* What to do *
Extract from the listing every line that contains the string "лишь", and copy each such line in full.

* The records *
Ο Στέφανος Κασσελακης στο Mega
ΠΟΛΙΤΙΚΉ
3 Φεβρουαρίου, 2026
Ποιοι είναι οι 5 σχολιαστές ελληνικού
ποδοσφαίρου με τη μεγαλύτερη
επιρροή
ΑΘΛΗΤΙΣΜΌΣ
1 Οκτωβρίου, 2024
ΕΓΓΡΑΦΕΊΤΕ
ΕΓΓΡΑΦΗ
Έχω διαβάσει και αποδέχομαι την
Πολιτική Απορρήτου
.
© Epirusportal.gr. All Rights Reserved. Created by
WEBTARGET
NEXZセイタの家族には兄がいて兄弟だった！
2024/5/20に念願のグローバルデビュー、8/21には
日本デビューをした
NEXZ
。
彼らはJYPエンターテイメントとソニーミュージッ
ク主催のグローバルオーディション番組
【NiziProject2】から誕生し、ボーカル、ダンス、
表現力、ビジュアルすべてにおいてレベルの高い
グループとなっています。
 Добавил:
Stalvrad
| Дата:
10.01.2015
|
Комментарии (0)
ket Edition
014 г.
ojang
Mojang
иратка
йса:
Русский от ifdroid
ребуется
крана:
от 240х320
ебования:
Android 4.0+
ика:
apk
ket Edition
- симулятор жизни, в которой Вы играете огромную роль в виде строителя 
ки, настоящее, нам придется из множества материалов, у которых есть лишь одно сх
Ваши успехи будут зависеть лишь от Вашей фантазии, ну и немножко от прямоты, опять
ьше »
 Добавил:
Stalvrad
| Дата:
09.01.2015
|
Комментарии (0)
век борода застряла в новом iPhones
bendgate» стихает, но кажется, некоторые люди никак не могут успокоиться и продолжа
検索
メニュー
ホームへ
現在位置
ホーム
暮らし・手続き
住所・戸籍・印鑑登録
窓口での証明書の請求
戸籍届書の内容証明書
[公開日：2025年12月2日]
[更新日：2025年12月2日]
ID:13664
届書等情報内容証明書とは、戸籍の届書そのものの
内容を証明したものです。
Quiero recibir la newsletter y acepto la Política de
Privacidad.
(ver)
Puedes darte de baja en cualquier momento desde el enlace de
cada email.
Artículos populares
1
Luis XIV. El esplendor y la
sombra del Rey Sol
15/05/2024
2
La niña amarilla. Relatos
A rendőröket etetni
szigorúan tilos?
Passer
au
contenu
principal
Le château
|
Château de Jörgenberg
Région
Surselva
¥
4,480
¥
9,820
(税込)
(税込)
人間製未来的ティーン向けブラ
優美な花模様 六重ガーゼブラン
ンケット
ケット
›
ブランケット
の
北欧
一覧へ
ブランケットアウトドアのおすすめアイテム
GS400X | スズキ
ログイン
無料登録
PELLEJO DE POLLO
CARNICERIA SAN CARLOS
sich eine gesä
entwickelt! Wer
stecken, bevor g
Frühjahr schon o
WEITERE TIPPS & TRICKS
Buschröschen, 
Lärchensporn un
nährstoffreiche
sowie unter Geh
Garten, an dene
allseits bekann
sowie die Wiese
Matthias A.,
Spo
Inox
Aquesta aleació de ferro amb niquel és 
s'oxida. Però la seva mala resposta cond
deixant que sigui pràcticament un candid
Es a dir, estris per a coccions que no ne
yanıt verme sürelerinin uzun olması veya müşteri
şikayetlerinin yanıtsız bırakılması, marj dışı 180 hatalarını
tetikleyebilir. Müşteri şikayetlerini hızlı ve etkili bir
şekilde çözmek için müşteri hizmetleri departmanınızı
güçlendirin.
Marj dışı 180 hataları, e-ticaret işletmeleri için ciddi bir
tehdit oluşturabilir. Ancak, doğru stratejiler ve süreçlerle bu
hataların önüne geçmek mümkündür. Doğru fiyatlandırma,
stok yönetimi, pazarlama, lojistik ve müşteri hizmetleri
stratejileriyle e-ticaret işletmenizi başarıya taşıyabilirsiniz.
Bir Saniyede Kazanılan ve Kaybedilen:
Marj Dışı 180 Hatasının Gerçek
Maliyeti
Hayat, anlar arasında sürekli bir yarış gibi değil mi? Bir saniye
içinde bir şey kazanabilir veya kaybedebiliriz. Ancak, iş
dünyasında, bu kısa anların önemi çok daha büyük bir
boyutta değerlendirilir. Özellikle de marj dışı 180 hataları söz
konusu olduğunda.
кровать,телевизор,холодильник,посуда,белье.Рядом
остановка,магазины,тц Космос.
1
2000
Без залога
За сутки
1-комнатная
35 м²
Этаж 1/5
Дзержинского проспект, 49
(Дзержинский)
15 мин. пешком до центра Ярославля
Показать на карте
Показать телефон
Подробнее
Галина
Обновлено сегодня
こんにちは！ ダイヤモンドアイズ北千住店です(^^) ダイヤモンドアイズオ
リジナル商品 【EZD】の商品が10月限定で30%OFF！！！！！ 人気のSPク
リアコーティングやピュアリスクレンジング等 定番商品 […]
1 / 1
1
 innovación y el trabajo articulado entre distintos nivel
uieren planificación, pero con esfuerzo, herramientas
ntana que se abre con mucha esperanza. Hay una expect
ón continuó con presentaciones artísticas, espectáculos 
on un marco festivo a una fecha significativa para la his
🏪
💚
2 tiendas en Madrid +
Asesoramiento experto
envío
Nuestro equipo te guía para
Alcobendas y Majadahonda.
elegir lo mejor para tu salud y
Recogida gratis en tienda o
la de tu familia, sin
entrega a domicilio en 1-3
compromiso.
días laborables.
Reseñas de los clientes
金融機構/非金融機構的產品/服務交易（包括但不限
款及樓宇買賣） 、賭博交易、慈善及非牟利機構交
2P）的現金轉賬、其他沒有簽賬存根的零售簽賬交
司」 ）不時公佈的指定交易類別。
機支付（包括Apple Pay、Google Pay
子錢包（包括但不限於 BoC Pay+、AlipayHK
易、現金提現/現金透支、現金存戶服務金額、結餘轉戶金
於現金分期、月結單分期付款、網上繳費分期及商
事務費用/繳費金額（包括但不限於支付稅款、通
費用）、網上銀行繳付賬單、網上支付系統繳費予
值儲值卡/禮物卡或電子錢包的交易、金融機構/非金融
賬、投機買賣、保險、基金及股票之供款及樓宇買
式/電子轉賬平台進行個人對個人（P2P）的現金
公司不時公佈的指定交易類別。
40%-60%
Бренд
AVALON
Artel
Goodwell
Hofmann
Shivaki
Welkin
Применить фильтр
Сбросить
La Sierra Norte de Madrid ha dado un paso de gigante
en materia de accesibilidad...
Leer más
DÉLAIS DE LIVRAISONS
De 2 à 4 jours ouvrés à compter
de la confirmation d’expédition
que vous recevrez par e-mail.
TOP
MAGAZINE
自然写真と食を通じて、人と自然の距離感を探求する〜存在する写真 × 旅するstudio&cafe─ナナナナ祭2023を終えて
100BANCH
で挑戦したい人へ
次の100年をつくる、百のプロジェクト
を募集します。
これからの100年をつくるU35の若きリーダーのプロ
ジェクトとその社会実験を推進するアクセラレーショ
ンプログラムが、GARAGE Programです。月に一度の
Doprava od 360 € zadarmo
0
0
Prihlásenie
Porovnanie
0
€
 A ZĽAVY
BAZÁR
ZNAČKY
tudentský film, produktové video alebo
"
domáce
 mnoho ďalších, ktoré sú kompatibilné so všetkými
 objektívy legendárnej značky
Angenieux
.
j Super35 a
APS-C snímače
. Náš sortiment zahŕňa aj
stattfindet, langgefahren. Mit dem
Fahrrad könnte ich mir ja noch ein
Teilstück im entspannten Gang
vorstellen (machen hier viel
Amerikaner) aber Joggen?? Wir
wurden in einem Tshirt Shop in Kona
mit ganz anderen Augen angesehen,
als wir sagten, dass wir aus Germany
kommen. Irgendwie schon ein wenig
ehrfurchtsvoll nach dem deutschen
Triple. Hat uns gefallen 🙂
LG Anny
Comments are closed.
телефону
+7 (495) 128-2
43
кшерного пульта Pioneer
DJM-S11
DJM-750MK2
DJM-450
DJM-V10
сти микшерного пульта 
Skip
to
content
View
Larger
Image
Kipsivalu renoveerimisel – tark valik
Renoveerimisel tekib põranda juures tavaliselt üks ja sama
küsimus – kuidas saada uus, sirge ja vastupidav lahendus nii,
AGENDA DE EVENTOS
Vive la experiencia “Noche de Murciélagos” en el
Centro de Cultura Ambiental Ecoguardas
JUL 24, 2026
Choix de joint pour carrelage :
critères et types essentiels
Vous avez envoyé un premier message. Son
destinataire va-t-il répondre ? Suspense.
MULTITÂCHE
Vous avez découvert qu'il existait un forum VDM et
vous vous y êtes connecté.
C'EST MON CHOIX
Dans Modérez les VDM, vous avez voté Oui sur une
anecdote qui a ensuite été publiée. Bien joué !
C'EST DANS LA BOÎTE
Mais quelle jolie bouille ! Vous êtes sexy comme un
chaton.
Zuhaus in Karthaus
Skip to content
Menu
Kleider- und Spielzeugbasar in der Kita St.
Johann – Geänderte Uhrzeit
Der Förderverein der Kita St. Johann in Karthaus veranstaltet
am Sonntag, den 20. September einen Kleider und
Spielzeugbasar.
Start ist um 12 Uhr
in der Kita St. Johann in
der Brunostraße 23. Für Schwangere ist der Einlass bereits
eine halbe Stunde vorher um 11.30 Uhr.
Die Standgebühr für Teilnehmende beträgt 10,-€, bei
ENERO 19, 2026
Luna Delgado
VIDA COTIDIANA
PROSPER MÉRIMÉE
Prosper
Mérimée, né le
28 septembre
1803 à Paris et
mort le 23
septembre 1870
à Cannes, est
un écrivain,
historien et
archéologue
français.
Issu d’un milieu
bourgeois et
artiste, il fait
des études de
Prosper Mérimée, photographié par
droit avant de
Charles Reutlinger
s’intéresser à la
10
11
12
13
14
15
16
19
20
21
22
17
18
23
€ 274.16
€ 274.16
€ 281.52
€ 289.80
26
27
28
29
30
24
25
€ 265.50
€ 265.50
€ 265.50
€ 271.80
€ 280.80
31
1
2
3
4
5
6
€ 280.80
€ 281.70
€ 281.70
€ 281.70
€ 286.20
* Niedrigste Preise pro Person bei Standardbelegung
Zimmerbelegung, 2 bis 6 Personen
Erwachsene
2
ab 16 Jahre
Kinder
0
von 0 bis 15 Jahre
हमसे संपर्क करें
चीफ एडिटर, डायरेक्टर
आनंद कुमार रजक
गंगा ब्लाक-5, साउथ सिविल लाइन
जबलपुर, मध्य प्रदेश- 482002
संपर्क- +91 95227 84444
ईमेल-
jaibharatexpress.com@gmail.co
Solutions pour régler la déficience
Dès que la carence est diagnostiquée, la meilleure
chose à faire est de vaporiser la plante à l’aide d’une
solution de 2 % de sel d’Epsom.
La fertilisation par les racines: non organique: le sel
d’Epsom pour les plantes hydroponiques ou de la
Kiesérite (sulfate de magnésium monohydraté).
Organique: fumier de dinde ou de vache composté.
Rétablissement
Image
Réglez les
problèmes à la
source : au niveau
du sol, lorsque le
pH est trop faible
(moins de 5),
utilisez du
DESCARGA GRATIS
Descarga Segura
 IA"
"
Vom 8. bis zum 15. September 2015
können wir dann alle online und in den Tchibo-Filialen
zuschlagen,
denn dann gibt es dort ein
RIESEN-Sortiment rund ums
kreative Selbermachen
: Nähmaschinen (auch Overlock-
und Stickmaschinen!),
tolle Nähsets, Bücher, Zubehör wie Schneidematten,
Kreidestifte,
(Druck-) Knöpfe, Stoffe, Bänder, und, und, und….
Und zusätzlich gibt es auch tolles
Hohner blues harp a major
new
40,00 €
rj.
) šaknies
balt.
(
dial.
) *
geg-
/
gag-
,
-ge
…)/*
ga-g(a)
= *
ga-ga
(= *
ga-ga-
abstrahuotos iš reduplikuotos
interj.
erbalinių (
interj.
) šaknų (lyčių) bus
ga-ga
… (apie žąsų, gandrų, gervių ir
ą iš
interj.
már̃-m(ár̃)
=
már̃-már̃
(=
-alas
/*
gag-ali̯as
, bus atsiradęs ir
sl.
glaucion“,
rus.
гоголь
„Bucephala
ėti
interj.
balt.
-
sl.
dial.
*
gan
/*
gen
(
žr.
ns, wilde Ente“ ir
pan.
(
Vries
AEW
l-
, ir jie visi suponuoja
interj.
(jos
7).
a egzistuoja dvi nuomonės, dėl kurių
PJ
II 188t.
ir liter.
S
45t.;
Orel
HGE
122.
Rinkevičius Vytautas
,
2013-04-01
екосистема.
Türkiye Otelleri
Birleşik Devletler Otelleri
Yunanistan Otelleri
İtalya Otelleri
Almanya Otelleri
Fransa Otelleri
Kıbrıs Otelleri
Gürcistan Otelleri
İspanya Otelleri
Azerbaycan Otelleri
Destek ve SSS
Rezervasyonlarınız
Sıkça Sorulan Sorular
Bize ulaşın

* Expected answer *
ки, настоящее, нам придется из множества материалов, у которых есть лишь одно сх
Ваши успехи будут зависеть лишь от Вашей фантазии, ну и немножко от прямоты, опять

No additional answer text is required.